* Written task
Count the lines in the following data that include "generation". Please write only the number.

* Records shown
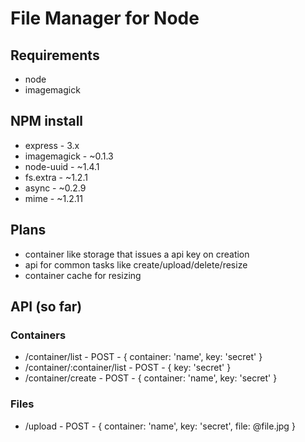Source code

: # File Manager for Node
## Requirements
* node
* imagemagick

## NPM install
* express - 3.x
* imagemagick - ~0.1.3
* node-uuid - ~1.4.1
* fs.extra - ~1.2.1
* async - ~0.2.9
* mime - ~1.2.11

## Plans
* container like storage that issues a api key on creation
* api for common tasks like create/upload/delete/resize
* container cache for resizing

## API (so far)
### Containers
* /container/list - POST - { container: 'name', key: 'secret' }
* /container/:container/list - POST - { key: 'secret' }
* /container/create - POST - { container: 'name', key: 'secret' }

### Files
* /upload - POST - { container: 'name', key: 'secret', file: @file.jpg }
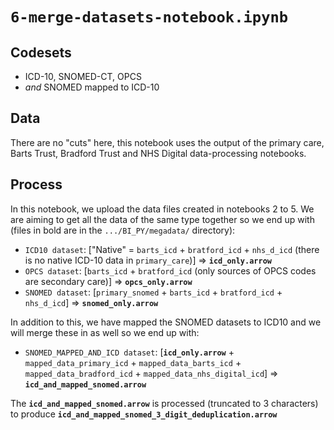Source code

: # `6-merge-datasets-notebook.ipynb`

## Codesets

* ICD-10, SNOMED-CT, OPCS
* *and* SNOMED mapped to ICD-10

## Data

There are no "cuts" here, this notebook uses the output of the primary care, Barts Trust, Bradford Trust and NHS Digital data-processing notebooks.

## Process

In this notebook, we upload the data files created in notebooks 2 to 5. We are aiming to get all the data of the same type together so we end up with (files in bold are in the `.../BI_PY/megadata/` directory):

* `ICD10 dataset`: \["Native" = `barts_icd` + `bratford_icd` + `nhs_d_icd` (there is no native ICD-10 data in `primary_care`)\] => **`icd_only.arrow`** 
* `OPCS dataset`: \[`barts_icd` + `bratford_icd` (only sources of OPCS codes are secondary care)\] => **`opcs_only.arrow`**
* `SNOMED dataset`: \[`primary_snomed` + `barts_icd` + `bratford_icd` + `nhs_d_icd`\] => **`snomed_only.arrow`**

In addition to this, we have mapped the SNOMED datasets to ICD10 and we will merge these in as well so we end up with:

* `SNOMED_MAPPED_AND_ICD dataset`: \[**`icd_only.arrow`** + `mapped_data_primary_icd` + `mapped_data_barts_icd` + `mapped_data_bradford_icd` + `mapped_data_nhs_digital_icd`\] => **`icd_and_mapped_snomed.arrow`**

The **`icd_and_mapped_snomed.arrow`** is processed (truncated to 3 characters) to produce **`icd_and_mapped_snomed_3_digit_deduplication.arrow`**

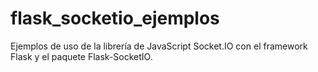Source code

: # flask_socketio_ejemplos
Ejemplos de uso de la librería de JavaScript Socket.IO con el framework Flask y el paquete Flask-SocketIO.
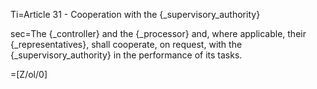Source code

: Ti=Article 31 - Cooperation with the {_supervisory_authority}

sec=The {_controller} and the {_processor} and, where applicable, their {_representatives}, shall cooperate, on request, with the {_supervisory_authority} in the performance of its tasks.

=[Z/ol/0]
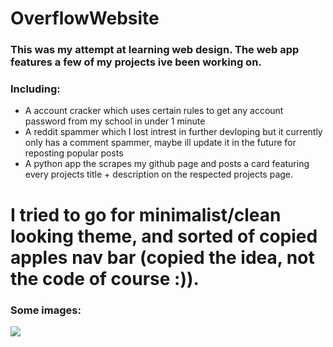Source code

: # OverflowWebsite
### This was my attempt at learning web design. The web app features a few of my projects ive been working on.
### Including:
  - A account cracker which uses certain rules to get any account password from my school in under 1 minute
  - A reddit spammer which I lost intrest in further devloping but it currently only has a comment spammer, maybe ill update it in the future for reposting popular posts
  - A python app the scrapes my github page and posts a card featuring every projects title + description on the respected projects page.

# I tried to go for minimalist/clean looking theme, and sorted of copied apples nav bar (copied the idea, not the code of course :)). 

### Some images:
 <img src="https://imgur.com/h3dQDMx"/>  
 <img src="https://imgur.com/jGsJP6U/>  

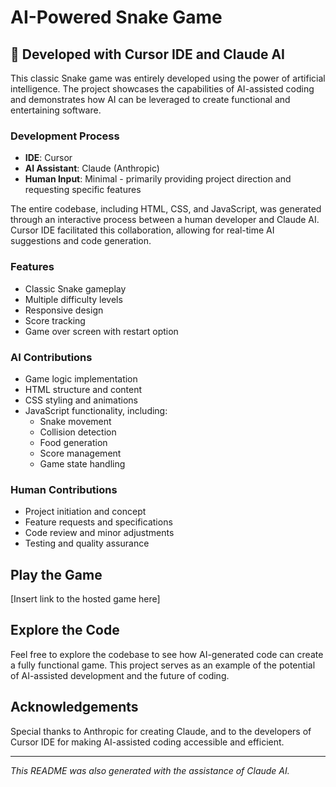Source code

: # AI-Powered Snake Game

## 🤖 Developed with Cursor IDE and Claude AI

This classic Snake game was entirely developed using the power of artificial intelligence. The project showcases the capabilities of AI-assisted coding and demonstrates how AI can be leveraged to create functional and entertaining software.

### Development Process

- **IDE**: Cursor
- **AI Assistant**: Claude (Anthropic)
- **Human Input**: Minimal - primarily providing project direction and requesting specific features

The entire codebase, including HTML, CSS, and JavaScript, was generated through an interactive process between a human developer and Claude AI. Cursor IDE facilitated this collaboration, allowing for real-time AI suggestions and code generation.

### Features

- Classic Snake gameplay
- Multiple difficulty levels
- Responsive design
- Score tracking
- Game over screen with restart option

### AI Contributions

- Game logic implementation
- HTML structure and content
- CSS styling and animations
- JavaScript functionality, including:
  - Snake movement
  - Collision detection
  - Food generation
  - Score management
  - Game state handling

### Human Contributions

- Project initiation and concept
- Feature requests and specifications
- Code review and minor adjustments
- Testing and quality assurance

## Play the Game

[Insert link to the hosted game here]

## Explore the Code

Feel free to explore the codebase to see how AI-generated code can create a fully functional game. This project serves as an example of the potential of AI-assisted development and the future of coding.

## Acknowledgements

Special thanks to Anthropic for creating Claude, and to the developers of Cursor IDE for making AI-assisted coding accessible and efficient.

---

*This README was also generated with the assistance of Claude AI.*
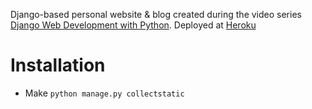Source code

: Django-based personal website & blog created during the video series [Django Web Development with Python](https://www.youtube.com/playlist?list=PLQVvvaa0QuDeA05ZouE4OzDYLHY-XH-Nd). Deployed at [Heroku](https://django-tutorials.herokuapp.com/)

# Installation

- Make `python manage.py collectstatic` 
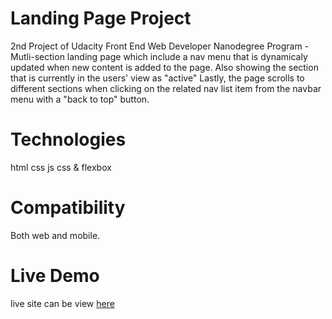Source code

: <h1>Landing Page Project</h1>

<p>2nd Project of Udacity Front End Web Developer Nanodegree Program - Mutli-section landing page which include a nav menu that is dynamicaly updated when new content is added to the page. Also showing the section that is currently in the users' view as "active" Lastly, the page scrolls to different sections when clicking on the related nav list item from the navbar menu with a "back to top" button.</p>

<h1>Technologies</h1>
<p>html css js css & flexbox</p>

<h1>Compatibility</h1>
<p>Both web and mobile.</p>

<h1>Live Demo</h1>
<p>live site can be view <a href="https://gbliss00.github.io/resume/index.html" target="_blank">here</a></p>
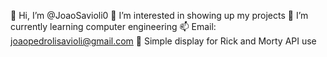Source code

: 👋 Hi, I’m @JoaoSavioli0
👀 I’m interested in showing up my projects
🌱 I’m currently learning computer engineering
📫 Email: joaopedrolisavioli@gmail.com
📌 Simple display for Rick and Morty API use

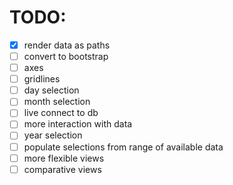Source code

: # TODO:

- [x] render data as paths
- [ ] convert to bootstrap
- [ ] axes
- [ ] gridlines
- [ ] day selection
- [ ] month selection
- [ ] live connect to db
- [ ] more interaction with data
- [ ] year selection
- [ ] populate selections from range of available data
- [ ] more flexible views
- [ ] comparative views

* Response for this exercise
2